Many people find the question: “what does a ‘good’ CV actually look like?” harder to answer than it sounds. There is such a lot of advice on the internet that often writing a CV becomes challenging and confusing. How do you know that this advice is appropriate for your relevant field? And how do you combine all of the recommended pointers out there to actually make a ‘good’ CV?
 
Our Scientific Recruitment Specialists in the CY Partners office read CVs for a living- the good, the bad and all of the ugly. They know what kind of CV works best to get candidates to the interview stage- and ultimately securing their dream position!
And so we thought we’d share some secrets, top tips and advice from our industry experts into what recruiters and employers really think a ‘good’ CV looks like.

✍️ Sara’s Secrets ✍️

 
“Your CV doesn’t have to be anything fancy, we prefer a clear and simple to read black and white word document- oh and please no images, just make sure it looks professional!”
 
“And when writing your CV, make sure if you do have any gaps in your job history you do explain the reason for these- it saves us, and a potential employer any reason for asking any awkward questions!”
 

✍️ Graham’s Guidance ✍️

 
“Always make sure you have your current, up-to-date contact information clearly written at the top of your CV so we can get hold of you!”
 
“Oh and please don’t write CV at the top of your page – it’s a waste of space which you could use to tell us all about your amazing skills and we know exactly what the document is!”
 

✍️ Top Tips From Tom ✍️

 
we hate to see paragraphs!
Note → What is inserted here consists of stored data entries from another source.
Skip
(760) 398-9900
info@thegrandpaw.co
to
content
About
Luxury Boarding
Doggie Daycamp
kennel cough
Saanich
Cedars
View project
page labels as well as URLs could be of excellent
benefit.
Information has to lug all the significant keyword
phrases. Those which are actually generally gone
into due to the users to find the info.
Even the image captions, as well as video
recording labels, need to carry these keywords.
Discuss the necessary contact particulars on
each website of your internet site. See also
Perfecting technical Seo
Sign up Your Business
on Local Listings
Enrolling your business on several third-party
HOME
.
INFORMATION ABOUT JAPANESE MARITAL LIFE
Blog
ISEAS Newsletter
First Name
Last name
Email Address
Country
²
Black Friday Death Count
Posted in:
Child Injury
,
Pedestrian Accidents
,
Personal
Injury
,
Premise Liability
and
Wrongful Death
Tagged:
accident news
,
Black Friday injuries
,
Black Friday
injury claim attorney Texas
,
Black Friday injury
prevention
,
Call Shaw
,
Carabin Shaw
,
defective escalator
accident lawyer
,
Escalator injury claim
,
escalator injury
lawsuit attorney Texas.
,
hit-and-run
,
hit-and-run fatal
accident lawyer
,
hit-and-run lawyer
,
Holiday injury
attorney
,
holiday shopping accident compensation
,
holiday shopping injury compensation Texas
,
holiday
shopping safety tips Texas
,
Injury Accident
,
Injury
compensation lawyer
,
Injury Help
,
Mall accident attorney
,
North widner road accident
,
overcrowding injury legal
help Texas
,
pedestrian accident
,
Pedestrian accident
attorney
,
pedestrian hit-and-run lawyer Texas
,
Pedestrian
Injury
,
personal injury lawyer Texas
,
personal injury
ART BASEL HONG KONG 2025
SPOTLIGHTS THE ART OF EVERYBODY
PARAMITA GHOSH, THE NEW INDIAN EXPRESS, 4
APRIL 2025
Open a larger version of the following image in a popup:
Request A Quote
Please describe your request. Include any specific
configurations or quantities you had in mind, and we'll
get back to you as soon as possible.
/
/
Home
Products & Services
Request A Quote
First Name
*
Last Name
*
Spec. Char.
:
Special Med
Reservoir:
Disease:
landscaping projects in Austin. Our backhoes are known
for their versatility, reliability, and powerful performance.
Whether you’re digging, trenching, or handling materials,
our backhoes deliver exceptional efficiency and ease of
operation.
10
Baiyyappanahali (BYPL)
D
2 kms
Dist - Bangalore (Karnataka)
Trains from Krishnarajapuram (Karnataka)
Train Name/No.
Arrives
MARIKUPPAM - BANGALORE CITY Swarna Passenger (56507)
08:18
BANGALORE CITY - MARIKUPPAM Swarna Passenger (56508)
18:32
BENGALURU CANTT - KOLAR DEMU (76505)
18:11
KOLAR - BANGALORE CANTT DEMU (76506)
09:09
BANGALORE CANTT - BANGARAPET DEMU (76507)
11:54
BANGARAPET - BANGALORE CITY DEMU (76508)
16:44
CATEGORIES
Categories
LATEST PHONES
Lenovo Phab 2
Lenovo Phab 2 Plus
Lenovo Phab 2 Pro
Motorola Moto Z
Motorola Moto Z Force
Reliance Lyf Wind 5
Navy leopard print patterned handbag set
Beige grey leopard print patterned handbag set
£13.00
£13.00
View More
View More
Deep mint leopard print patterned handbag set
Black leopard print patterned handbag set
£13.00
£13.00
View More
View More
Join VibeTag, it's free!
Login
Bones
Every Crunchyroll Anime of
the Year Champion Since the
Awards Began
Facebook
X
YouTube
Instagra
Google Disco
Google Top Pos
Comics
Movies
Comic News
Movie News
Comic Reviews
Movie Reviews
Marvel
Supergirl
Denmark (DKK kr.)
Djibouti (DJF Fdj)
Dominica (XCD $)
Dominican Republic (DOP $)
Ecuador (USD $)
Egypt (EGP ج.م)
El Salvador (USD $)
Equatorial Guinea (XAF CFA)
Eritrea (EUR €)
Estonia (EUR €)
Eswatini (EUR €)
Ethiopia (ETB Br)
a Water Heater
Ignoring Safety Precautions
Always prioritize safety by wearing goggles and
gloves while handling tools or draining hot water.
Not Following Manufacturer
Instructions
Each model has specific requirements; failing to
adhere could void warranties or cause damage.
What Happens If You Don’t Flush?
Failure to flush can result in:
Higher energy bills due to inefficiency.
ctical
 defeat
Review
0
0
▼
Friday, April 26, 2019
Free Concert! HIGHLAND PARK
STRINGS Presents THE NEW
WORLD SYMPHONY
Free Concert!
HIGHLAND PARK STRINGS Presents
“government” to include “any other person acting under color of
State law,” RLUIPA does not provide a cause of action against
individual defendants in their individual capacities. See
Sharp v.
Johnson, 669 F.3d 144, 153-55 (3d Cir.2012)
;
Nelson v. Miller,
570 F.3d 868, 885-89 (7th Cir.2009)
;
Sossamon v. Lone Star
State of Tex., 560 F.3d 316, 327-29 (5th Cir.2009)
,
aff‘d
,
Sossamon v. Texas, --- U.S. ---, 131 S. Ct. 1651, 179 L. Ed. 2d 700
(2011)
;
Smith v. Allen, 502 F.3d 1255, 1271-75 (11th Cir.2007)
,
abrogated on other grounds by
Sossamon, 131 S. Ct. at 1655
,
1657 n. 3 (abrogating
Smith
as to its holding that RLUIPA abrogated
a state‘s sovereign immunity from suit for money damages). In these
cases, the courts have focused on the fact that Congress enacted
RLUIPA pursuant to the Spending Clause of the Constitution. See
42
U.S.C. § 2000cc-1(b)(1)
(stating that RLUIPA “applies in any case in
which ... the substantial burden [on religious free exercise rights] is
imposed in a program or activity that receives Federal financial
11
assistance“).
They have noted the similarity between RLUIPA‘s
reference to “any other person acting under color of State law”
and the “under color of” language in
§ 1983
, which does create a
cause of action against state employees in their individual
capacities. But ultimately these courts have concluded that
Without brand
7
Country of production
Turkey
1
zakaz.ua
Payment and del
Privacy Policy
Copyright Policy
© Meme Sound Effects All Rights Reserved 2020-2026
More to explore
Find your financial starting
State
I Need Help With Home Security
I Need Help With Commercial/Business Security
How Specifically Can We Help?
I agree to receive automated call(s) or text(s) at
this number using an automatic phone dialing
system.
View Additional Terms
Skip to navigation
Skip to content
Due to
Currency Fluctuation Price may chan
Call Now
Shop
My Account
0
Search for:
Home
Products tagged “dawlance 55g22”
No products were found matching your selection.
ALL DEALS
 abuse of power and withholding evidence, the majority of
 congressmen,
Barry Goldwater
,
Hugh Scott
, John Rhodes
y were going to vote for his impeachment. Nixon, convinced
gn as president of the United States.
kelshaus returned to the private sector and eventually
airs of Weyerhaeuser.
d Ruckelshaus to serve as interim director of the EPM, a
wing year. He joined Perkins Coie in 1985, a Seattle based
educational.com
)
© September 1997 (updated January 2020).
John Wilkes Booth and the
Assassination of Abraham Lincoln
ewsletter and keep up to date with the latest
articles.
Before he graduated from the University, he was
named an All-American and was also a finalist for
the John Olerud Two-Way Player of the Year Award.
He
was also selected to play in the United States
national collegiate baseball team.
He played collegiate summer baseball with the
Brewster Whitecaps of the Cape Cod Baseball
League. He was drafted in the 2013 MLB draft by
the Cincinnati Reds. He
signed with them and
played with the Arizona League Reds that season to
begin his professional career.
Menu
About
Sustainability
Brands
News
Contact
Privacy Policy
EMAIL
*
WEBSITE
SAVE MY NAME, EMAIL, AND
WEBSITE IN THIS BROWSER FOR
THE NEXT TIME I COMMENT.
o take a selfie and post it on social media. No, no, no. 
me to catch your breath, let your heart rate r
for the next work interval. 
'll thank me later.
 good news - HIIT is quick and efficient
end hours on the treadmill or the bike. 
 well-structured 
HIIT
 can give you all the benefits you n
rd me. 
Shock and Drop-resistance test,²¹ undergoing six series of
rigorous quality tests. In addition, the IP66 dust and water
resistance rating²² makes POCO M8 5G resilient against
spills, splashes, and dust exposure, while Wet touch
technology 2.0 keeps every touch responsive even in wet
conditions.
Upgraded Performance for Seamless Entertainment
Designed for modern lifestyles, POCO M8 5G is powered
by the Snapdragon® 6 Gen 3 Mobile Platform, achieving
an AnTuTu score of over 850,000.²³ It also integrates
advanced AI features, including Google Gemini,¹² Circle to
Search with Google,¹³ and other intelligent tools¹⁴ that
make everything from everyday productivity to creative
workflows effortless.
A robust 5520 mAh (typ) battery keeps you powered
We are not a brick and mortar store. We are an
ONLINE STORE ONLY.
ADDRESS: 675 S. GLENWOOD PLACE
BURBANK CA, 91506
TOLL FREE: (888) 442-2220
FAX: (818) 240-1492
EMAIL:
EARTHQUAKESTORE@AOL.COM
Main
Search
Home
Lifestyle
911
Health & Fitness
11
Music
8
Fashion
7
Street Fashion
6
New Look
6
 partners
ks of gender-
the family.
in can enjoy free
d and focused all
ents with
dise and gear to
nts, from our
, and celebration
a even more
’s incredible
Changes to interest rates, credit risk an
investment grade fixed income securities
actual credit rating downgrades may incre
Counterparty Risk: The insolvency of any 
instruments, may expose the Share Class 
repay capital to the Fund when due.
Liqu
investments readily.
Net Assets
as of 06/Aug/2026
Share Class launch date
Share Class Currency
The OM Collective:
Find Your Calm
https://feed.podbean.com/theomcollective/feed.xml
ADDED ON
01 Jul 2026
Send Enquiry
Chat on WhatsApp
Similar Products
Most Employers scan your CV to make sure you have everything they need- this is harder to do if your skills are hidden in long sentences!”
 
Keep your CV clear, concise and easy to read by using:
✔️ Bullet Points
✔️Indents
✔️Abbreviations
✔️Buzzwords
 
“Do look at example CV layouts on the internet for help AND show your CV to any family and friends in the sector you want to go into – what advice do they have? What did they do differently on their CV?”

✍️ Help from Harriet✍️

 
The length of your CV is so important. You should be aiming for between 1 and 2 pages to really demonstrate all of your amazing skills. Nobody will hire you if your CV is just one sentence long- but also don’t waffle on over ten pages either (no matter how great you are- save that for the interview!)”

✍️ Probier’s Pointers ✍️

 
“Change your CV slightly for each job that you apply for. Try to fit in the exact buzzwords and phrases which are advertised as essential or desired in the job description (skills such as time management, organisation, team work, confidence and communication e.t.c.)”
 
“this shows that you are the perfect fit for the role and really clued up on what is required of you!”

✍️ Lisa’s Lessons ✍️

 
“Please always write your experience in reverse chronological order– we want to know what you are doing now, and what is relevant now, and not ten years ago!”
 
“If you are studying at university, or are a recent graduate, state this somewhere near the top of your CV.”
 
“And do talk about parts of your degree which are relevant and important, particularly any modules, projects or placements that you’ve done which have prepared you in some way for the role you are applying for.”

✍️ Ammad’s Advice ✍️

But, as Ammad says “a bit of personality is really important. It brings your CV to life and makes you stand out from the crowd. The company you are applying for wants to make sure that you’re more than just a good worker- but a good fit for their team.”
 
“Make room for a brief personal profile at the top of your CV to tell a bit about your qualities and interests – this honestly goes a long way!”